(Consigne) Recopiez à l'identique le passage de l'extrait sur la lutte contre l'État islamique qui va de « À l’heure où » jusqu'à « l’EI s’annonce difficile. » inclus.

(Extrait fourni)
À l’heure où le Président français, François Hollande, parle de constituer une « coordination internationale la plus étroite possible » (et non plus une « coalition unique ») contre le mal-nommé État islamique en Syrie et en Irak, qu’en est-il réellement de ses chances de succès ? C’est en effet dans un exercice de haute voltige que s’est lancé le Président français : réunir l’axe sunnite (Turquie, États-Unis, Arabie Saoudite, Union européenne) et l’axe chiite (Russie, Iran, Irak,) du Moyen-Orient. De plus, Daech bénéficie de complicités nombreuses dans le monde sunnite, d’autant plus difficiles à interrompre qu’elles sont inavouées. La victoire sur l’EI s’annonce difficile.

Afin de susciter l’adhésion, F. Hollande va devoir proposer un plan de transition politique et de reconstruction de la société syrienne et de son État, comme cela a manqué jusqu’à présent dans les interventions occidentales au Moyen-Orient. Il doit aussi réorienter sa stratégie : abandonner la rhétorique du « ni-ni » (ni Bachar ni Daesh) pour établir une hiérarchie des priorités. La disparition de ces deux acteurs reste souhaitable pour la France sur le long-terme, mais ne se jouera pas sur le même plan : le combat contre Bachar el-Assad est politique, le combat contre l’EI est militaire.

Les acteurs régionaux : alliés malaisés et frileux

Les pays du Moyen-Orient se retrouvent de facto engagés dans le conflit, mais pour des raisons différentes. En particulier, la question du maintien ou de la destitution de Bachar el-Assad s’avère particulièrement clivante. Cette question cristallise en fait le conflit identitaire et culturel entre sunnisme et chiisme au sein de l’Islam. Mais pour Béligh Nabli, directeur de recherche à l’IRIS, il ne faut pas s’y tromper : souvent, les conflits identitaires, religieux ou culturels sur le pourtour de la Méditerranée, cachent en réalité des intérêts beaucoup plus « terre à terre » de rivalités pour le pouvoir. Les syriens se retrouvent ainsi, malgré eux, au cœur des guerres d’influence et de pouvoir de leurs voisins.

(Les données)
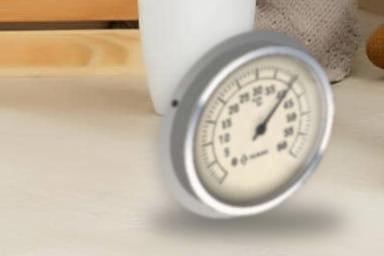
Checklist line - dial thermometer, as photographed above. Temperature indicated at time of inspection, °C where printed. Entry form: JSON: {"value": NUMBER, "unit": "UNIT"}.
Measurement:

(Corrigé)
À l’heure où le Président français, François Hollande, parle de constituer une « coordination internationale la plus étroite possible » (et non plus une « coalition unique ») contre le mal-nommé État islamique en Syrie et en Irak, qu’en est-il réellement de ses chances de succès ? C’est en effet dans un exercice de haute voltige que s’est lancé le Président français : réunir l’axe sunnite (Turquie, États-Unis, Arabie Saoudite, Union européenne) et l’axe chiite (Russie, Iran, Irak,) du Moyen-Orient. De plus, Daech bénéficie de complicités nombreuses dans le monde sunnite, d’autant plus difficiles à interrompre qu’elles sont inavouées. La victoire sur l’EI s’annonce difficile.